After see-sawing through most of the day as the market was buffeted by worries over the housing slump and the credit crisis, major indexes mounted a swift upturn in the last half hour of trade as investors bid up shares of technology companies such as BlackBerry maker Research In Motion Ltd and computer and printer maker Hewlett-Packard Co.
Plans for an additional $10 billion share repurchase by network equipment maker Cisco Systems Inc also buoyed sentiment in tech shares, helping the Nasdaq snap a two-day losing streak. Investors also bought up shares of companies seen as better positioned to withstand an economic slowdown, including consumer products maker Procter & Gamble Co, helping to underpin the broader market.
"We've gotten quite oversold for quite a while," said Manny Weintraub, managing director of Integre Advisors in New York. "It seems to me it's safe to bottom-fish." But shares of financial services companies, including Citigroup Inc, fell on persistent worry that losses from mortgage defaults and the housing slump may worsen.
The Dow Jones industrial average rose 66.74 points, or 0.51 percent, to close at 13,176.79. The Standard & Poor's 500 Index gained 7.59 points, or 0.52 percent, to end at 1,458.74. The Nasdaq Composite Index added 18.73 points, or 0.72 percent, to finish at 2,637.24.
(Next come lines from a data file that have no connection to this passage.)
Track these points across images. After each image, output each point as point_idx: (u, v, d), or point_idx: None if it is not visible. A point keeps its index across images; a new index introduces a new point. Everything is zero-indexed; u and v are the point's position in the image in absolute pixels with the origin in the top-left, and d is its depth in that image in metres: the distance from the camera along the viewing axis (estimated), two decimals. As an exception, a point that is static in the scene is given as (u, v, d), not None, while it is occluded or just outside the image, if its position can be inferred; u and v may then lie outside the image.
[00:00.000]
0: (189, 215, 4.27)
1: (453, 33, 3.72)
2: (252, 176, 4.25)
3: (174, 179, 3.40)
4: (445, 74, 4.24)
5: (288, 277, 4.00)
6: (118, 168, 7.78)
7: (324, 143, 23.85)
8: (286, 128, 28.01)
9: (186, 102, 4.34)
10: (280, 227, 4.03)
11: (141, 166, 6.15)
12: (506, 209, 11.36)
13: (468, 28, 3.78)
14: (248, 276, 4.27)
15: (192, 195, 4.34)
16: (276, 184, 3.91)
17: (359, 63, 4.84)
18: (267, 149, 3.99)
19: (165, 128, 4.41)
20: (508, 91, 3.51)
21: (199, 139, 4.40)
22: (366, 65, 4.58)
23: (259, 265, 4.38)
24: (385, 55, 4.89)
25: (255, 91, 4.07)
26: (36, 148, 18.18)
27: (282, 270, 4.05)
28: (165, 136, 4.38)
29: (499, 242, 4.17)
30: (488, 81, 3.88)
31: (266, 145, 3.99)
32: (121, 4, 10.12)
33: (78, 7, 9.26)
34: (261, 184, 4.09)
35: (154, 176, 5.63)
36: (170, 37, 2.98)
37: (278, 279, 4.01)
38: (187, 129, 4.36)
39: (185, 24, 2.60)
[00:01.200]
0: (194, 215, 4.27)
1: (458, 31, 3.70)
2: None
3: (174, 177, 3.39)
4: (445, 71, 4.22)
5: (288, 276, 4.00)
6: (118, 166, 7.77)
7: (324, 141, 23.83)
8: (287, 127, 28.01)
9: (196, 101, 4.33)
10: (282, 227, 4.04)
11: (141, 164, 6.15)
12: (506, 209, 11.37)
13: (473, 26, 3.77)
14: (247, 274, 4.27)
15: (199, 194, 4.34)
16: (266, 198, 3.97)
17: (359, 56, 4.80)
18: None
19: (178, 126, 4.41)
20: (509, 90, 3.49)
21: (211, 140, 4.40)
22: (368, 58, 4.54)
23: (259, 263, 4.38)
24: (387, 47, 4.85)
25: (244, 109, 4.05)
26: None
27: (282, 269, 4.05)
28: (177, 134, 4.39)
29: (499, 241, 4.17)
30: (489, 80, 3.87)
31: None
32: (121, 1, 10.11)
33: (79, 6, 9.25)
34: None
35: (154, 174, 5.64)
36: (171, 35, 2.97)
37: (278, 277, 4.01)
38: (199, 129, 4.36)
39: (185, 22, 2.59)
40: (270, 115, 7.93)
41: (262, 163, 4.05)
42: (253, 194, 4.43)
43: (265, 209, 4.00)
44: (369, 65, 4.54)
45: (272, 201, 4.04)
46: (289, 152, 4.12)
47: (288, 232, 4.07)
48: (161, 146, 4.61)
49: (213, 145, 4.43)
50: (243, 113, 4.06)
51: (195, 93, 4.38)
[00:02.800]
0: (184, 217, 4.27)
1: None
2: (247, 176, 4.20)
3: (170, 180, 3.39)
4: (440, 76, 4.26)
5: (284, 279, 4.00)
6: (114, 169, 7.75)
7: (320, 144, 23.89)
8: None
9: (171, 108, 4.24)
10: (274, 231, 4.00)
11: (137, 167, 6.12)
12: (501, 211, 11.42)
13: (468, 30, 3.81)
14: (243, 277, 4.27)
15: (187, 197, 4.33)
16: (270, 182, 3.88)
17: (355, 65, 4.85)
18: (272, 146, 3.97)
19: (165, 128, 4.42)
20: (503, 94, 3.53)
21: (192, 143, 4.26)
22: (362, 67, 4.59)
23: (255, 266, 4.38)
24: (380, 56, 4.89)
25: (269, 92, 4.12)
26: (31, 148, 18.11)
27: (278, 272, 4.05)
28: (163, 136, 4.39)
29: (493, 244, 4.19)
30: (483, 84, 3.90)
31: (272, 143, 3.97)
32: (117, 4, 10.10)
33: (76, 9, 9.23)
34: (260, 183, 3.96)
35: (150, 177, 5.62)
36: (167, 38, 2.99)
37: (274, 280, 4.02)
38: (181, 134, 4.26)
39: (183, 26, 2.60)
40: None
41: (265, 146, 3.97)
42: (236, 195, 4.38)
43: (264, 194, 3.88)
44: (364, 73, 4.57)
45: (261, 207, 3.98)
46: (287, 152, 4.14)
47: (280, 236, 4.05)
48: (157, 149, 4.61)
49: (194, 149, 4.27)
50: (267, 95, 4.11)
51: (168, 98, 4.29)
For the week, the Dow gained 1.03 percent, while the S&P 500 and the Nasdaq each ended up 0.35 percent. Among tech companies, shares of Research In Motion jumped 4.4 percent to $107.57 on the Nasdaq, where it ended as the session's biggest advancer, ahead of navigation devices maker Garmin Ltd.
Shares of Garmin rose 16.1 percent to $97.51 after it threw in the towel in its attempt to acquire digital map maker Tele Atlas NV, easing concerns of a costly bidding war. Merrill Lynch raised Garmin to "buy" from "sell." Shares of iPod maker Apple Inc finished up 1.3 percent at $166.39.
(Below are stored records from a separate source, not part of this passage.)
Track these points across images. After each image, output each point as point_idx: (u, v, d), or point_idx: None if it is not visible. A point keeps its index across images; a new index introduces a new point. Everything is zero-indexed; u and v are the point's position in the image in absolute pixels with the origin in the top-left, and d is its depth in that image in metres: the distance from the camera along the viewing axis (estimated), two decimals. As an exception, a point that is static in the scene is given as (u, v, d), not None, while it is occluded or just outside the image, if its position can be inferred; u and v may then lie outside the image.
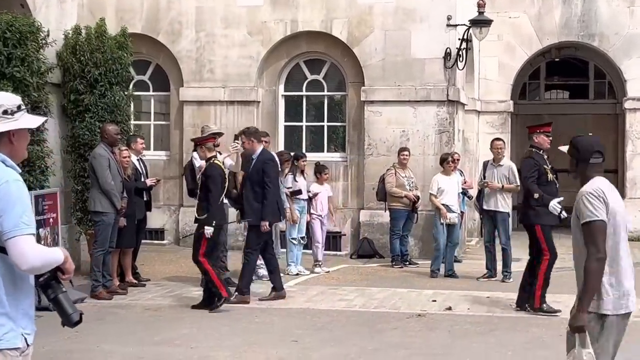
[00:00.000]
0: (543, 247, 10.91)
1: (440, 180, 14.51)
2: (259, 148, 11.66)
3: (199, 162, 12.33)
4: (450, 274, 14.18)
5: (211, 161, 11.03)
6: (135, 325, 10.00)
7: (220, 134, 12.88)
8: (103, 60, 13.29)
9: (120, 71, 13.49)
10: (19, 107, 3.91)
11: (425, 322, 10.29)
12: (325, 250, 16.67)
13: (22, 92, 10.85)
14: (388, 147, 16.82)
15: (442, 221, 14.28)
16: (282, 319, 10.41)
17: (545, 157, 11.23)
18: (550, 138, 11.28)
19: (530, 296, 10.94)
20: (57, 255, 3.86)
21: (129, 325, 9.99)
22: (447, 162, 14.61)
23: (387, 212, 15.67)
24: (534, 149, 11.25)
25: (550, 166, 11.21)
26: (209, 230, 10.80)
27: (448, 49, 16.63)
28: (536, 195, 10.95)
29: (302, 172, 14.25)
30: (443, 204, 14.31)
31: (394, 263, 15.39)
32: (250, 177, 11.51)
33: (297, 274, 13.94)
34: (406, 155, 15.52)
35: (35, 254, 3.72)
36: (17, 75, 10.76)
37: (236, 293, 11.31)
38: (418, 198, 15.42)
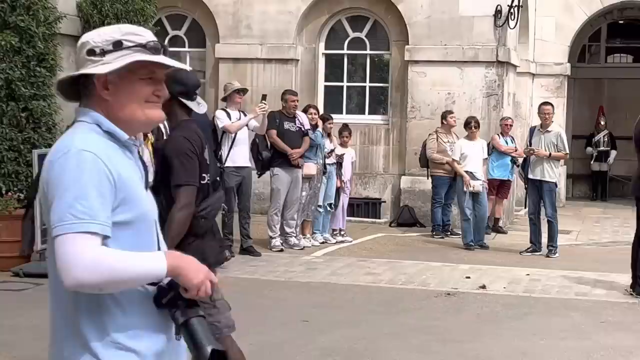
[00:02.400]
0: None
1: (463, 145, 13.57)
2: None
3: (222, 123, 11.53)
4: (481, 244, 13.27)
5: None
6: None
7: (245, 91, 12.06)
8: (124, 11, 12.51)
9: (142, 24, 12.69)
10: (116, 45, 2.66)
11: (453, 302, 9.38)
12: (364, 217, 15.88)
13: (27, 42, 10.13)
14: (432, 110, 15.84)
15: (465, 189, 13.35)
16: (296, 294, 9.58)
17: None
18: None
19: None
20: (148, 265, 2.55)
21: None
22: (470, 126, 13.65)
23: (429, 179, 14.78)
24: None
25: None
26: None
27: (499, 7, 15.53)
28: None
29: (329, 134, 13.32)
30: (466, 171, 13.37)
31: (434, 233, 14.51)
32: None
33: (323, 242, 13.12)
34: (454, 118, 14.51)
35: (87, 263, 2.46)
36: (21, 25, 10.03)
37: None
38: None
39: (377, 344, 7.57)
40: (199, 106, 5.10)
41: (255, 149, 12.01)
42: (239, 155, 11.62)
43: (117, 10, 12.44)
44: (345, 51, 16.93)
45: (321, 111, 14.58)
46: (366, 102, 16.98)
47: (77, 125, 2.69)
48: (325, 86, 17.02)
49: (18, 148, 10.14)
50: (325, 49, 17.03)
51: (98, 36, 2.70)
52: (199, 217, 4.83)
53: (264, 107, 11.58)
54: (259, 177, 12.37)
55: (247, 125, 11.66)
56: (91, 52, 2.67)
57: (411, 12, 16.07)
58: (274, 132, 12.03)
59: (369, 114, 16.88)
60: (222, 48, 16.89)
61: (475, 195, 13.42)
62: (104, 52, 2.66)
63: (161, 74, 2.74)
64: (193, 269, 2.59)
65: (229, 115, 11.63)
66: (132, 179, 2.67)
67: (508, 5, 15.61)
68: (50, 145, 10.35)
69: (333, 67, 17.14)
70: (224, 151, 11.58)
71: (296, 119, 12.30)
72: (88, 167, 2.53)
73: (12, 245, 10.25)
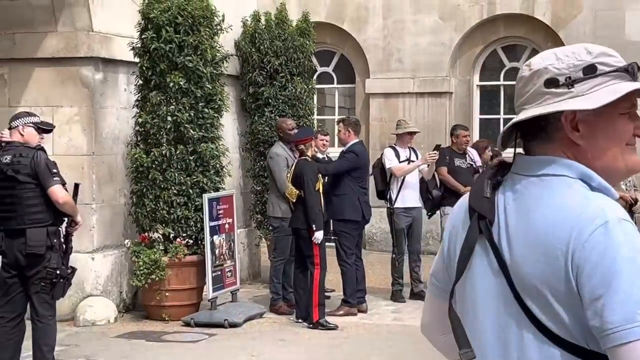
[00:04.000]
0: None
1: None
2: (353, 140, 10.52)
3: (391, 163, 10.96)
4: None
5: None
6: (321, 348, 8.72)
7: (415, 132, 11.48)
8: (284, 48, 12.14)
9: (302, 60, 12.30)
10: (589, 70, 2.02)
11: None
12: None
13: (194, 83, 9.79)
14: (598, 142, 14.93)
15: None
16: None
17: None
18: None
19: None
20: None
21: (314, 348, 8.72)
22: None
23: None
24: None
25: None
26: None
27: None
28: None
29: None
30: None
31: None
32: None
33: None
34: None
35: None
36: (189, 65, 9.69)
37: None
38: (636, 201, 13.49)
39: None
40: None
41: (424, 187, 11.37)
42: (409, 195, 11.04)
43: (277, 47, 12.09)
44: (501, 82, 16.20)
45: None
46: (525, 134, 16.17)
47: (552, 181, 2.02)
48: (481, 119, 16.32)
49: (187, 192, 9.79)
50: (480, 80, 16.34)
51: (559, 60, 2.05)
52: None
53: (434, 157, 11.00)
54: (429, 217, 11.72)
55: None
56: (552, 82, 2.04)
57: (573, 39, 15.18)
58: (444, 169, 11.39)
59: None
60: (373, 83, 16.40)
61: None
62: (572, 82, 2.03)
63: (636, 107, 2.08)
64: None
65: (397, 154, 11.07)
66: None
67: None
68: (218, 189, 10.00)
69: (488, 98, 16.43)
70: (393, 191, 11.02)
71: (467, 155, 11.63)
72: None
73: (182, 294, 9.89)
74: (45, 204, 6.78)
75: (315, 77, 14.79)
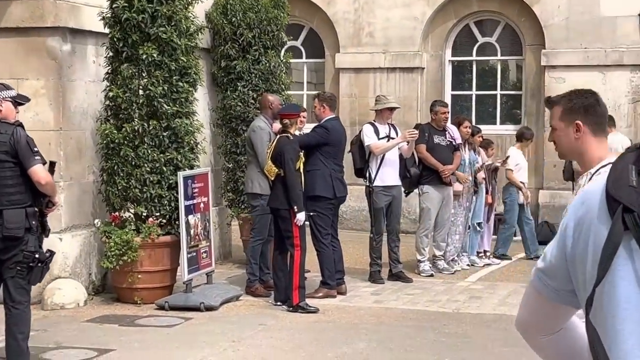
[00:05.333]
0: None
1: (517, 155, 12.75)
2: (328, 116, 10.12)
3: (369, 141, 10.61)
4: None
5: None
6: (305, 333, 8.37)
7: (394, 108, 11.14)
8: (257, 21, 11.70)
9: (276, 33, 11.87)
10: None
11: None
12: (494, 235, 14.90)
13: (168, 55, 9.33)
14: (573, 119, 14.71)
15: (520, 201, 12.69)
16: (476, 329, 8.58)
17: None
18: None
19: None
20: None
21: (298, 333, 8.37)
22: (524, 137, 12.87)
23: (574, 194, 13.64)
24: None
25: None
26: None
27: (645, 5, 14.40)
28: None
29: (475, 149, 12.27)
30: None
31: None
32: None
33: (471, 265, 12.09)
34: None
35: None
36: (162, 36, 9.22)
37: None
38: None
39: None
40: None
41: (402, 165, 11.03)
42: (388, 174, 10.69)
43: (250, 20, 11.66)
44: (474, 57, 15.92)
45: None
46: (497, 111, 15.94)
47: None
48: (453, 95, 16.02)
49: (160, 170, 9.34)
50: (453, 55, 16.03)
51: None
52: None
53: (414, 135, 10.66)
54: (406, 195, 11.38)
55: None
56: None
57: (547, 14, 15.00)
58: (423, 146, 11.06)
59: (501, 124, 15.83)
60: (343, 58, 16.03)
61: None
62: None
63: None
64: None
65: (376, 130, 10.71)
66: None
67: (656, 4, 14.45)
68: (193, 167, 9.57)
69: (461, 74, 16.15)
70: (372, 169, 10.67)
71: (447, 132, 11.31)
72: None
73: (155, 276, 9.48)
74: (24, 184, 6.31)
75: (283, 51, 14.35)
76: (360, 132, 10.94)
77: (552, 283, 1.97)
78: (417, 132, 10.73)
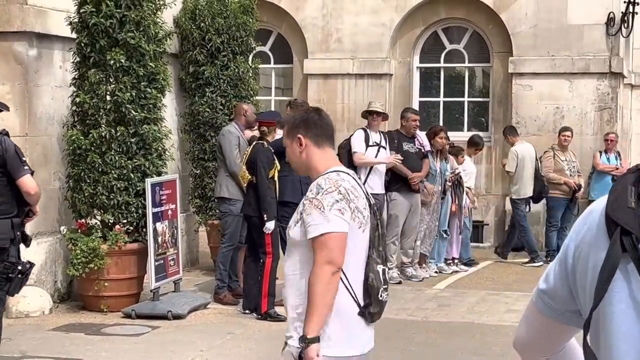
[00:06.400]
0: None
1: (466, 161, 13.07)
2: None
3: (355, 148, 10.64)
4: None
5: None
6: (273, 342, 8.31)
7: (385, 116, 11.20)
8: (226, 26, 11.63)
9: (244, 39, 11.82)
10: None
11: None
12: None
13: (136, 61, 9.24)
14: (539, 126, 14.83)
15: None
16: (445, 337, 8.57)
17: None
18: None
19: None
20: None
21: (266, 342, 8.31)
22: (474, 144, 13.38)
23: (543, 201, 13.73)
24: None
25: None
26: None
27: (611, 14, 14.49)
28: None
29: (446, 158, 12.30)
30: None
31: (549, 259, 13.41)
32: None
33: (439, 272, 12.11)
34: (568, 136, 13.54)
35: None
36: (131, 42, 9.14)
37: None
38: (580, 186, 13.43)
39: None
40: None
41: (370, 172, 11.03)
42: (376, 182, 10.72)
43: (219, 25, 11.59)
44: (442, 64, 15.96)
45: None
46: (465, 118, 15.99)
47: None
48: (421, 102, 16.04)
49: (128, 177, 9.25)
50: (421, 62, 16.06)
51: None
52: None
53: (400, 159, 10.76)
54: (374, 202, 11.36)
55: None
56: None
57: (515, 22, 15.07)
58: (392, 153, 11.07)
59: (468, 130, 15.86)
60: (311, 64, 15.99)
61: None
62: None
63: None
64: None
65: (367, 137, 10.73)
66: None
67: (622, 12, 14.56)
68: (161, 174, 9.49)
69: (428, 81, 16.18)
70: (360, 176, 10.65)
71: (416, 139, 11.32)
72: None
73: (122, 284, 9.38)
74: (11, 193, 6.18)
75: (251, 56, 14.31)
76: (350, 136, 10.97)
77: (554, 304, 1.94)
78: (401, 157, 10.79)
Cisco Systems shares jumped 2.2 percent to $29.94 after its board approved an additional $10 billion for buying back shares. Shares of Procter & Gamble finished up 1.9 percent at $73.19 on the New York Stock Exchange. P&G was the S&P's second-biggest advancer, behind Hewlett-Packard, whose stock finished up 3.8 percent at $50.75. HP was upgraded by Morgan Stanley.
Defensive stocks gained on the back of disappointing profit outlooks from package delivery company FedEx Corp, an economic bellwether, and from Starbucks Corp, the coffee chain operator, which blamed a slowdown in consumer spending for its reduced 2008 profit forecast.
Among energy company shares, Chevron Corp gained 2.2 percent to $85.98. Among financials, Citigroup Inc, the No 1 US bank and a Dow component, fell 1.7 percent to $34. The S&P financial index notched its third straight day of losses, but was up for the week after a two-week losing streak.
On the New York Mercantile Exchange, December crude settled up $1.67, or 1.8 percent, at $95.10 a barrel, after moving from $93.20 to $95.73. Volume was below average on the New York Stock Exchange, with about 1.77 billion shares changing hands, below last year's estimated daily average of 1.84 billion. On Nasdaq, about 2.52 billion shares traded, ahead of last year's daily average of 2.02 billion.
Even with the session's bounce, market breadth tilted to the downside, with declining stocks narrowly outnumbering advancing ones by a ratio of about 6 to 5 on both the NYSE and the Nasdaq.